Part of the problem, he said, is wages. “It’s not worth sticking around for the work that we do,” he said. He knows he could be making better money doing his old contracting gigs. But he stays put because his job at Disney offers a steady paycheck, allows him to remain local to take care of his aging parents, and because he knows he has the union on his side.

“These guys have been fighting for us,” Penson said of Unite Here. When Disney furloughed thousands of their Orlando employees in 2020, the union stepped up. The Service Trade Council Union negotiated an agreement with Disney that guaranteed the furloughed workers would keep their jobs, seniority, wage rate and benefits such as health insurance — in what the STCU at the time described as the “strongest protections” than “virtually any other furloughed or laid-off workers in the United States.”

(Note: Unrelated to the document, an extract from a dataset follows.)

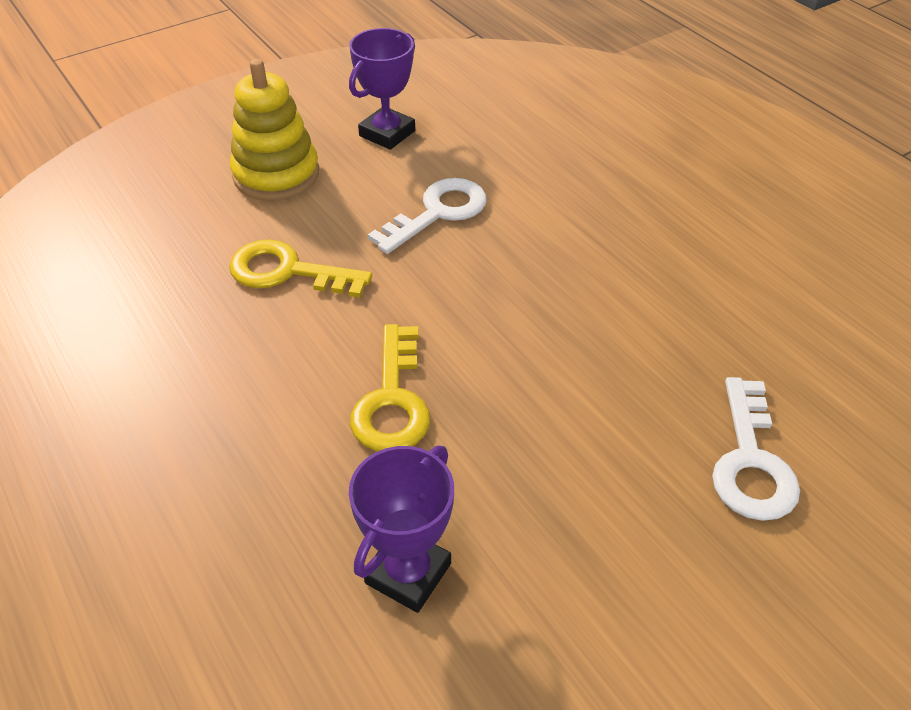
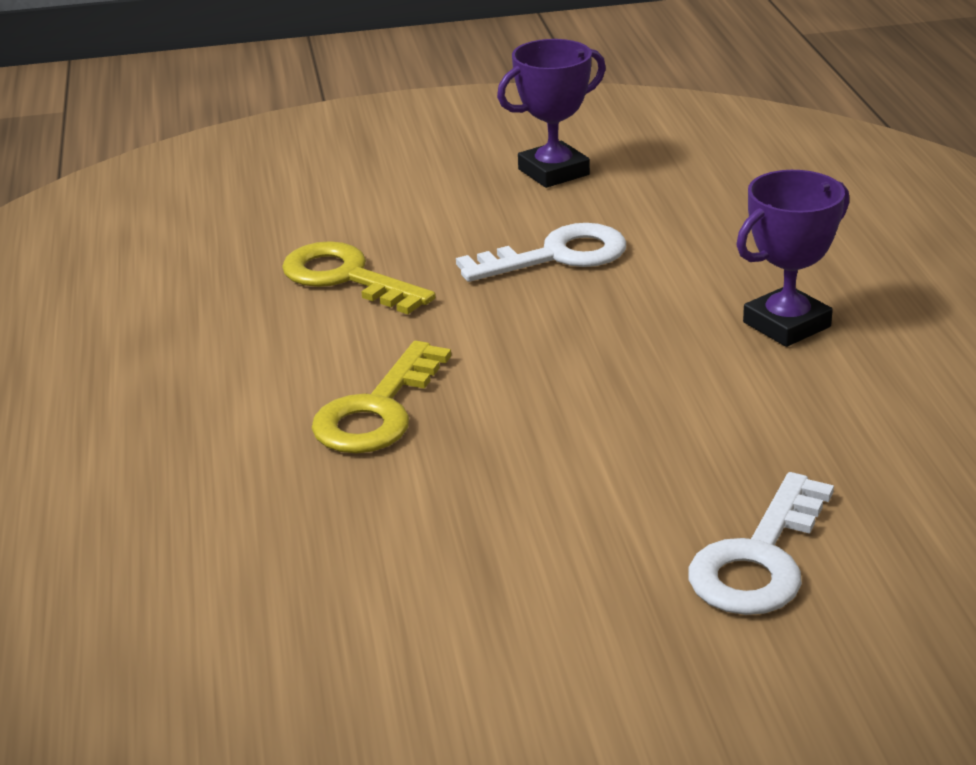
camera: 25 degrees right, 15 degrees down
yellow stacking toy [230,59,319,201] -> none
purple trophy [349,446,454,613] -> purple trophy moved to [736,170,849,347]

Penson only recently joined the union, feeling disillusioned by the lack of consideration he saw for the hard work he and his co-workers do for the company, as many struggle just to get by. “They [the union] showed me that it’s important to be involved.”

Rodriguez, the QSR worker, is on the Local 737’s bargaining committee. She describes herself as a “fighter” and similarly has faith in her union’s ability to fight for a living wage for herself and her fellow cast members.

“They have fear to speak up, and I tell them, ‘No!’ We need to stop feeling that fear, because we need to raise our voice,” said Rodriguez. “We need to fight for what we deserve.”

The immediate $3 pay raise they’re asking for in the first year of their contract with Disney, in addition to other economic proposals, is “only going to cover the basic needs,” Rodriguez admitted, “But it’s going to be a good start.”

According to the union, 10,000 members of Local 737 voted in August to support the union’s proposal for a raise of at least $5 in three years for union members in all job classifications, and a staff organizer with Local 737 confirmed to Orlando Weekly that it’s a proposal supported by the entire STCU.

Negotiations for a new three-year contract with Disney, as well as Sodexo — which employs food service staff at the Orange County Convention Center represented by Local 737 — resumed on Nov. 29, nearly one month after their last contract expired. But, if Disney fails to reach a fair agreement with the SCTU, the unions are prepared to take action.

“When a company tells us ‘No,’ we don’t back down,” Unite Here Local 737 wrote in a Facebook post. “Stay strong and stay united!”

The immediate $3 pay raise they’re asking for in the first year of their contract with Disney is “only going to cover the basic needs. But it’s going to be a good start.”